El segundo gol reventó el partido, porque el Nàstic, jugón y con estilo, rompió al Málaga y llegó a Goitia un par de veces para matar el partido. No lo hizo y se desesperó el Málaga, que encontró al Peragón más negado de la temporada y rezó por la aparición de Sandro, aclamado por la grada de La Rosaleda como un Mesías. Era el último as en la manga, el recurso desesperado, y apareció a quince minutos para el final. No hizo nada.

Calleja y Cheli hicieron kilómetros casi para un maratón, pero no encontraron un socio. Porque falta fe. La que ha perdido Baha, torpe y lejos de su mejor nivel. Se ha visto una versión tan exuberante del marroquí que ahora cada actuación suya resulta decepcionante.
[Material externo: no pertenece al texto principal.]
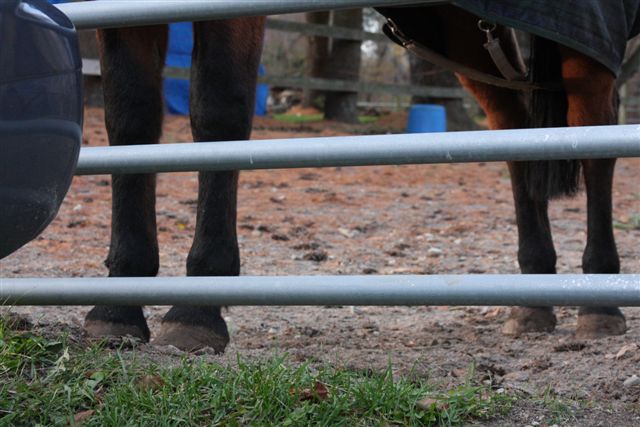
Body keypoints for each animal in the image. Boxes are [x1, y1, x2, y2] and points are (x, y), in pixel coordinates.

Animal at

Tiene justificación. Ha jugado mucho, tal vez demasiado por la ausencia de Salva. Se le ha encendido la luz de la reserva y además juega tocadísimo. No está.

Mató bien el partido el Nàstic, cuyos goles cayeron casi al tiempo que los del Sporting. El mundo se le vino encima a La Rosaleda, que acabó desesperada porque el Nàstic mató bien el partido. Perdió el tiempo justo, asustó en los contragolpes necesarios para que el Málaga no se preocupase y le puso mucho corazón. Porque ve el infierno cerca y ahí nadie quiere estar. El Málaga lo sabe bien porque también vio el fuego cerca el año pasado. Este año parece que ha preferido jugar con él. Mientras el Nàstic pide jornadas y minutos para salvarse, el Málaga está que pide la hora, asfixiado. Se le puede pedir un esfuerzo más, porque no llegar a Primera sería dramático. Pero tampoco se pueden pedir imposibles. Y se están dejando todo.